First off.... you have 5 air pumps going.....  use the dual outlets and run a couple buckets off each pump....

Your buckets do not have to be rolling like a hot tub, all the bubbles are doing is keeping the water moving and the bubbles are expanding the surface area of the water to allow more O2 to dissolve into the water.  No matter how much air you pump into the water only so much O2 can be dissolved into it.  Look at it this way, a small airpump can run a pretty large aquarium and keep enough O2 in the water to keep many fish happy, well your plants roots will use MUCH less  O2 than those fish ever will.....  a small air pump with a small air stone, with the finest (smallest) holes is best.  

That being said, another thing you can do is set your air pumps on a folded towel.  When you set that pump on a styrofoam lid without a cushion, the lid will start resonating with the pump and actually make MORE noise.  

let me go back and reread your p[ost and see if I can get anything more.

You can also set up a mini sound proof box, from that box run a small intake line to a spot with nice cool air.  Make sure that there is enough intake to let your pump(s) run easily and allowing for cooling of their motors.

Just a couple ideas, if I think of any ore I will let ya know.


----------



## trouble9039 (Mar 15, 2009)

thank you casual.

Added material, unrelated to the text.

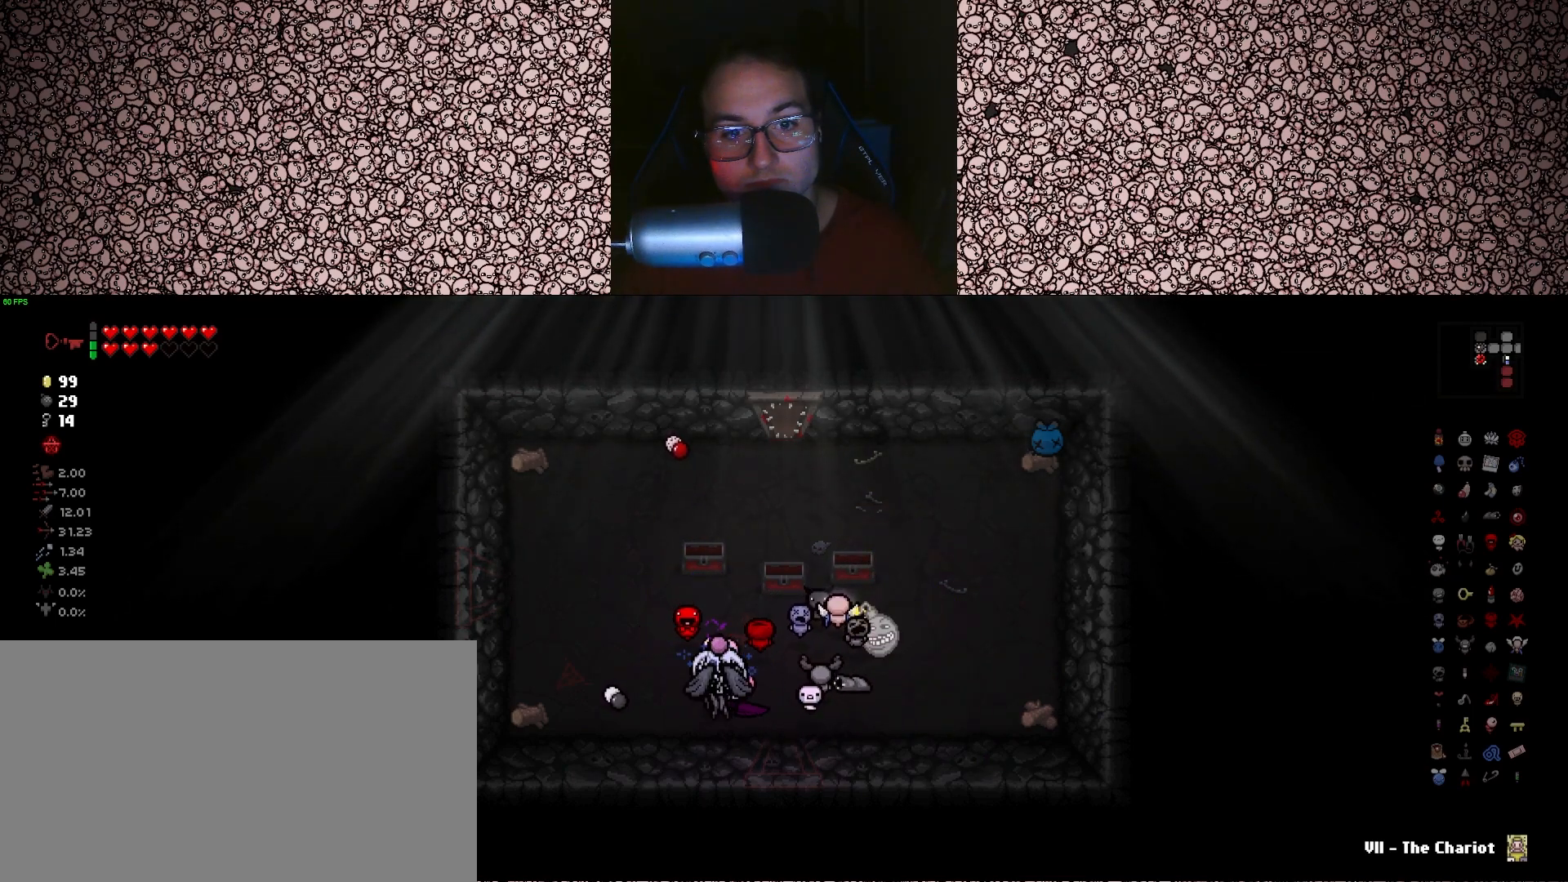
{"keys": ["w"], "events": [[233, "a", "up"]]}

I was using A blower but that was way to loud. ok I will reduce the number of pumps and hope that help's. I will keep you informed..





			
				CasualGrower said:
			
		

> First off.... you have 5 air pumps going..... use the dual outlets and run a couple buckets off each pump....
> 
> Your buckets do not have to be rolling like a hot tub, all the bubbles are doing is keeping the water moving and the bubbles are expanding the surface area of the water to allow more O2 to dissolve into the water. No matter how much air you pump into the water only so much O2 can be dissolved into it. Look at it this way, a small airpump can run a pretty large aquarium and keep enough O2 in the water to keep many fish happy, well your plants roots will use MUCH less O2 than those fish ever will..... a small air pump with a small air stone, with the finest (smallest) holes is best.
> 
> ...


----------



## WeedHopper (Mar 15, 2009)

I had an exhaust fan that was doing that,,and I hung it by Bungi cords,,No more noise.:hubba:
Maybe you could make something to hold them above the floor using rubber bands.


----------



## CasualGrower (Mar 15, 2009)

CowboyBudsky said:
			
		

> I had an exhaust fan that was doing that,,and I hung it by Bungi cords,,No more noise.:hubba:


 
Yep that will work too..... make it where the pump has no solid contact with the building, that will eliminate your resonating noise, then you just have to deal with the actual noise of the operation of the pump.


----------



## trouble9039 (Mar 15, 2009)

i have thought about that and ended up drawing some thing up and useing PVC to build it, But how much of the noise is from the bucket's? I might have to much air! I will try the pump reduction first and go from there


----------



## WeedHopper (Mar 16, 2009)

Your buckets should not make any noise.


----------



## trouble9039 (Mar 24, 2009)

ok the noise is under control! I sat the buckets on some carpet padding and it has disappered! And I also reduced the number of pumps


----------